● **WORK TO BE COMPLETED**: Express the rows as a JSON list of strings, starting with the line containing "Is it true that high equals 10.4 at 20200915?" and continuing through the last of the rows. Use one string per line, skip blank lines, and leave out the pictures.

● **DATA EXTRACTS**:
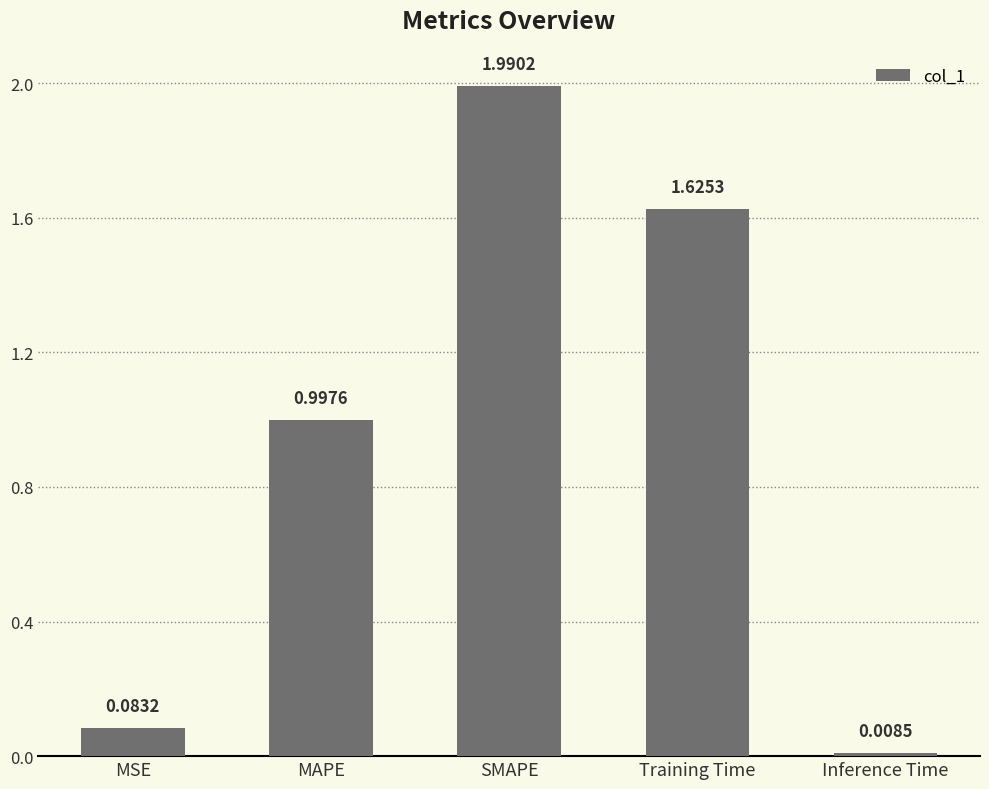

Which category has the highest value across all series?

SMAPE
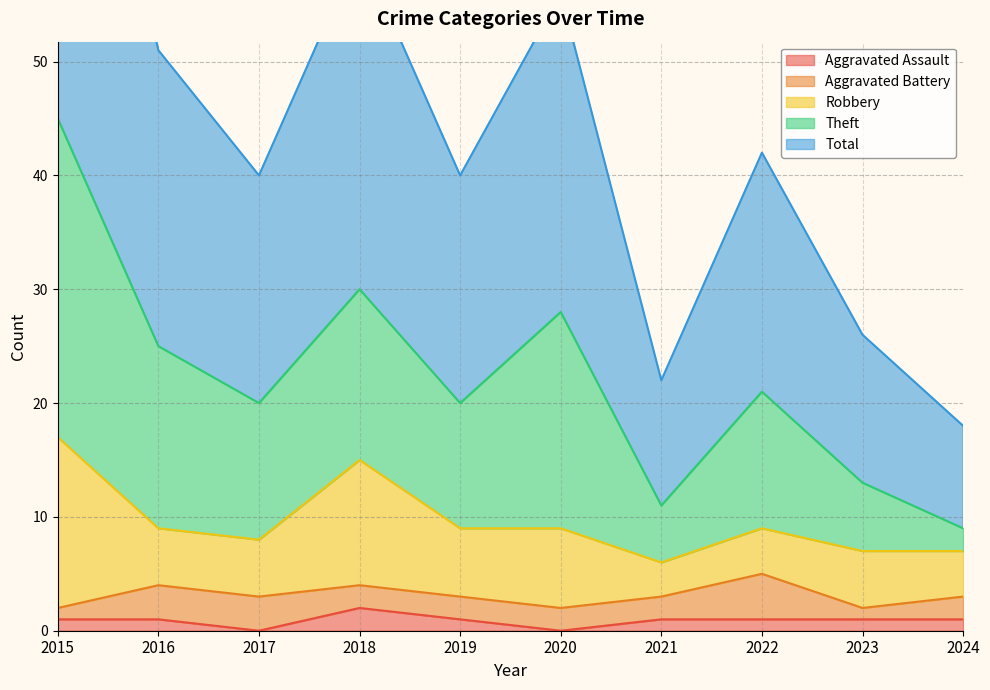

Does the chart have visible grid lines?

Yes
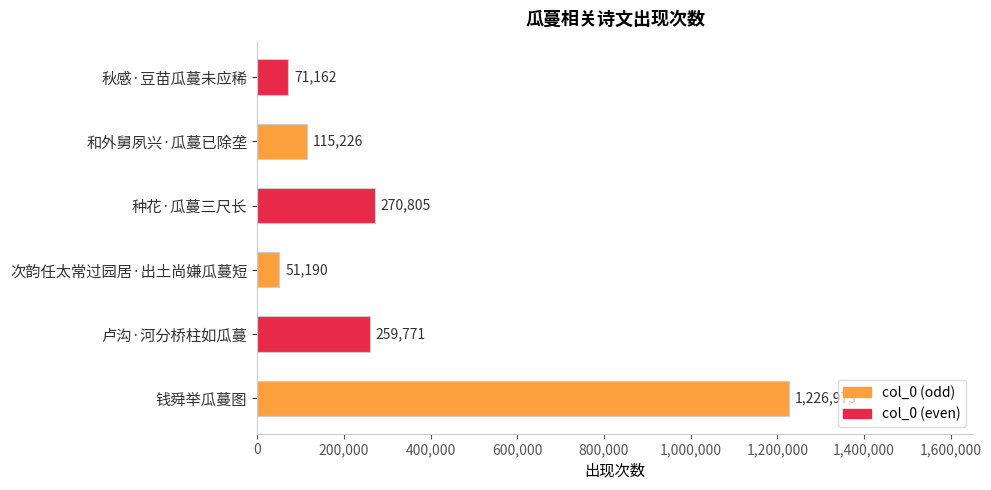

What is the sum of the values at 卢沟·河分桥柱如瓜蔓 and 种花·瓜蔓三尺长?

530576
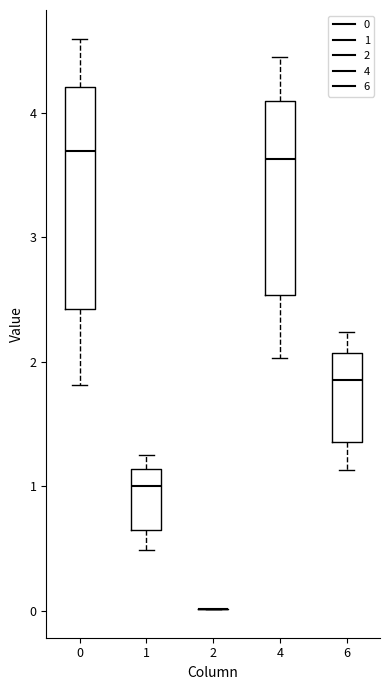

Reading left to right, transcribe this box plot: for each box, give where its median line is, the range the box spans, and where its two whiskers end, as read against the y-axis. The values are not printed on the chart, so give them approximately, as read against the axis.

0: median 3.7, box 2.4 to 4.2, whiskers 1.8 to 4.6
1: median 1.0, box 0.7 to 1.1, whiskers 0.5 to 1.2
2: box collapsed to a line at 0.0, whiskers 0.0 to 0.0
4: median 3.6, box 2.5 to 4.1, whiskers 2.0 to 4.4
6: median 1.9, box 1.4 to 2.1, whiskers 1.1 to 2.2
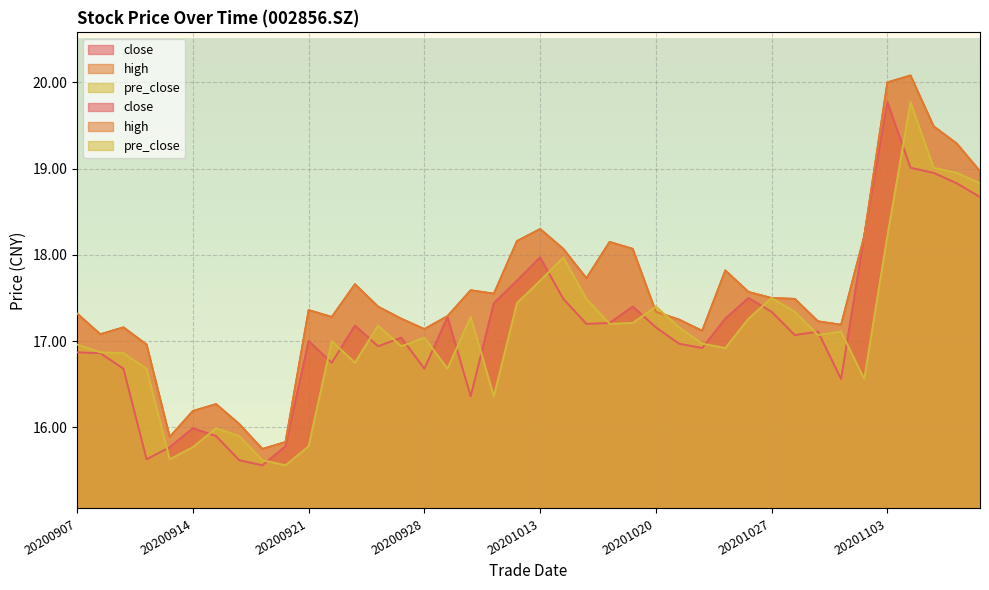

Is it true that high equals 10.4 at 20200915?

False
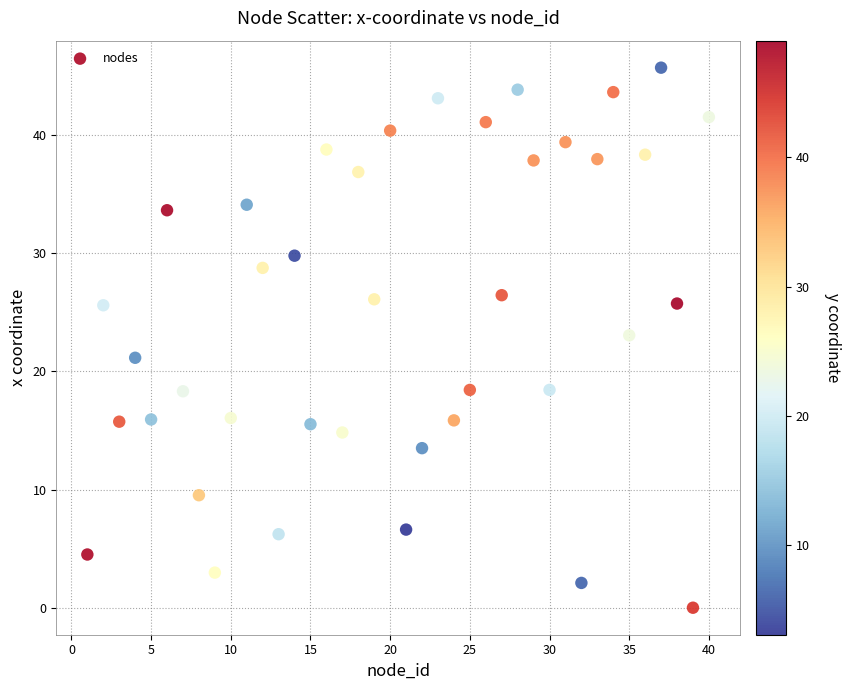

What is the range of X values (max minus min)?

39.0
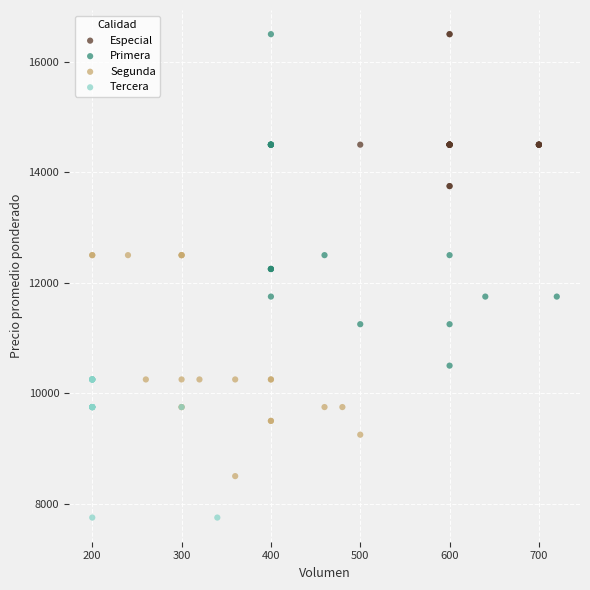

Which series reaches the minimum Y coordinate?

Tercera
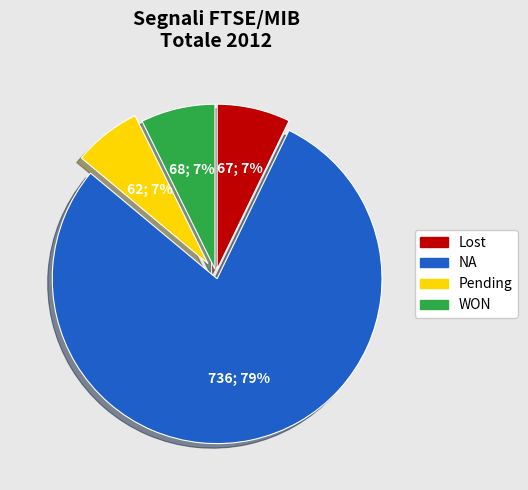

To the nearest percent, what is the difference between the largest and smallest slice percentages?

72%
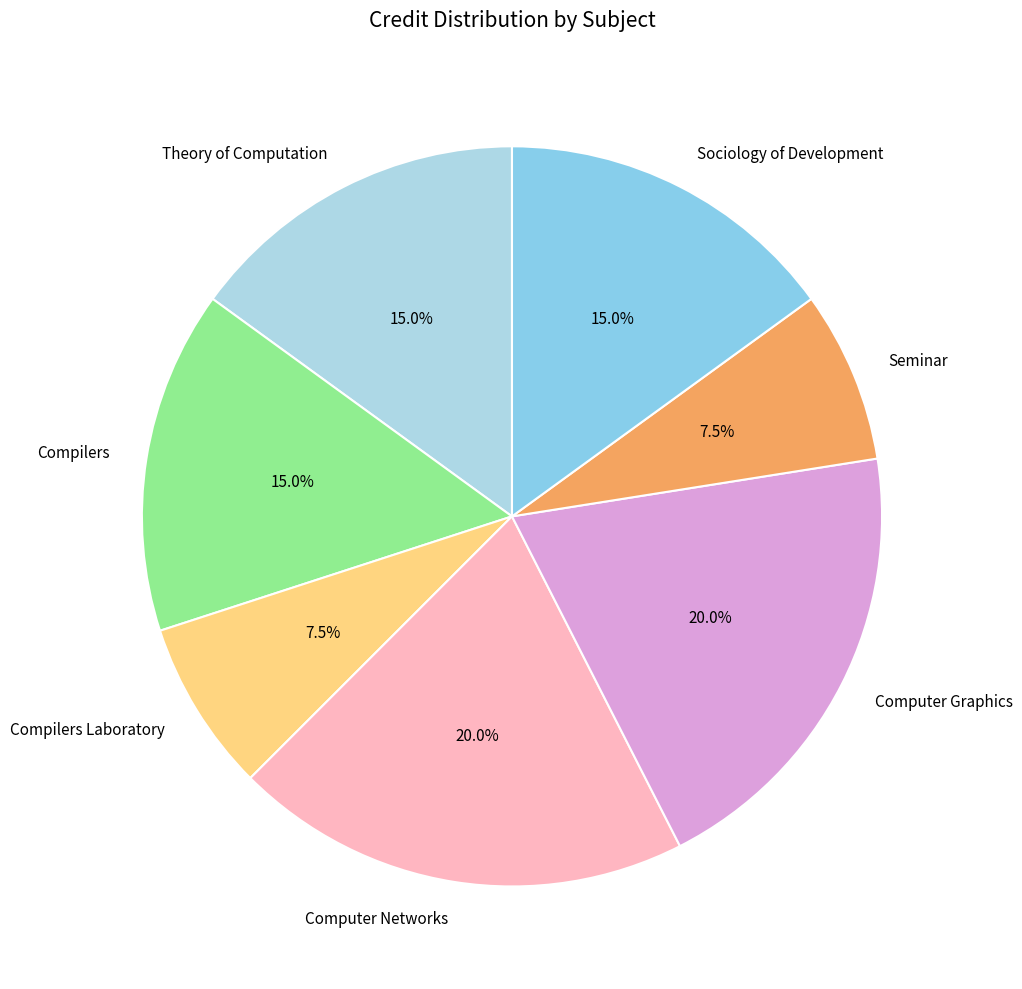

What percentage do Compilers Laboratory and Sociology of Development together represent?

22.5%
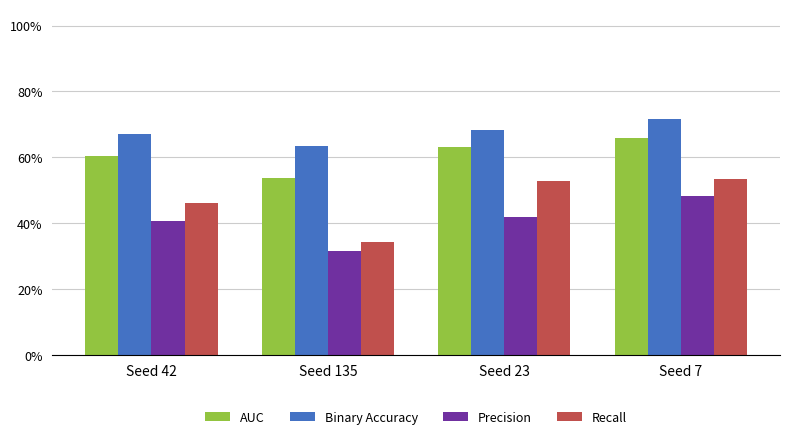

Is the value of AUC at Seed 7 greater than the value of Precision at Seed 7?

Yes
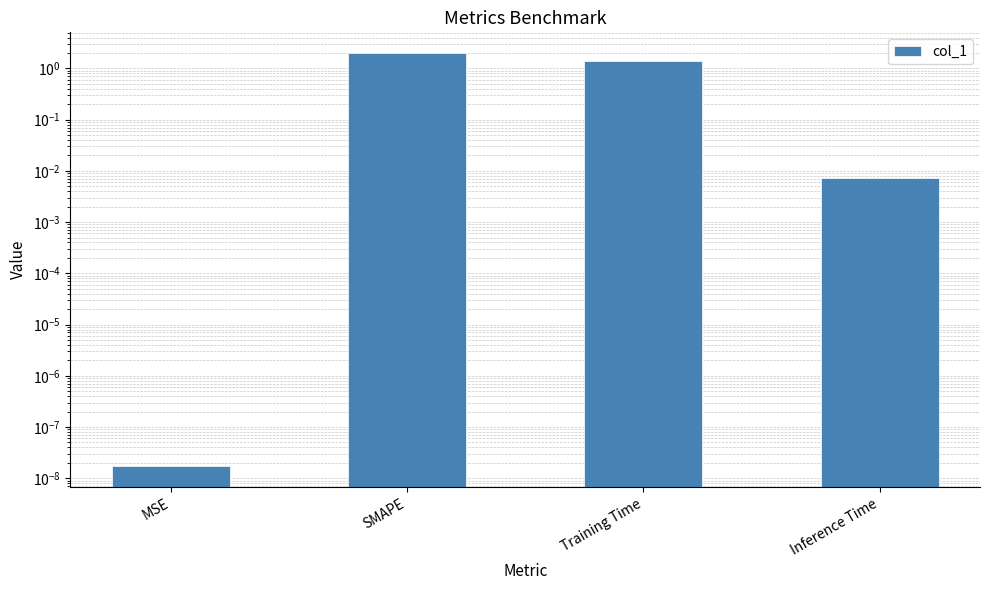

True or false: the data shows 1.4 at Training Time.

True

● **SOLUTION BELOW**:
[
  "Is it true that high equals 10.4 at 20200915?",
  "False",
  "What is the range of X values (max minus min)?",
  "39.0",
  "Which series reaches the minimum Y coordinate?",
  "Tercera",
  "To the nearest percent, what is the difference between the largest and smallest slice percentages?",
  "72%",
  "What percentage do Compilers Laboratory and Sociology of Development together represent?",
  "22.5%",
  "Is the value of AUC at Seed 7 greater than the value of Precision at Seed 7?",
  "Yes",
  "True or false: the data shows 1.4 at Training Time.",
  "True"
]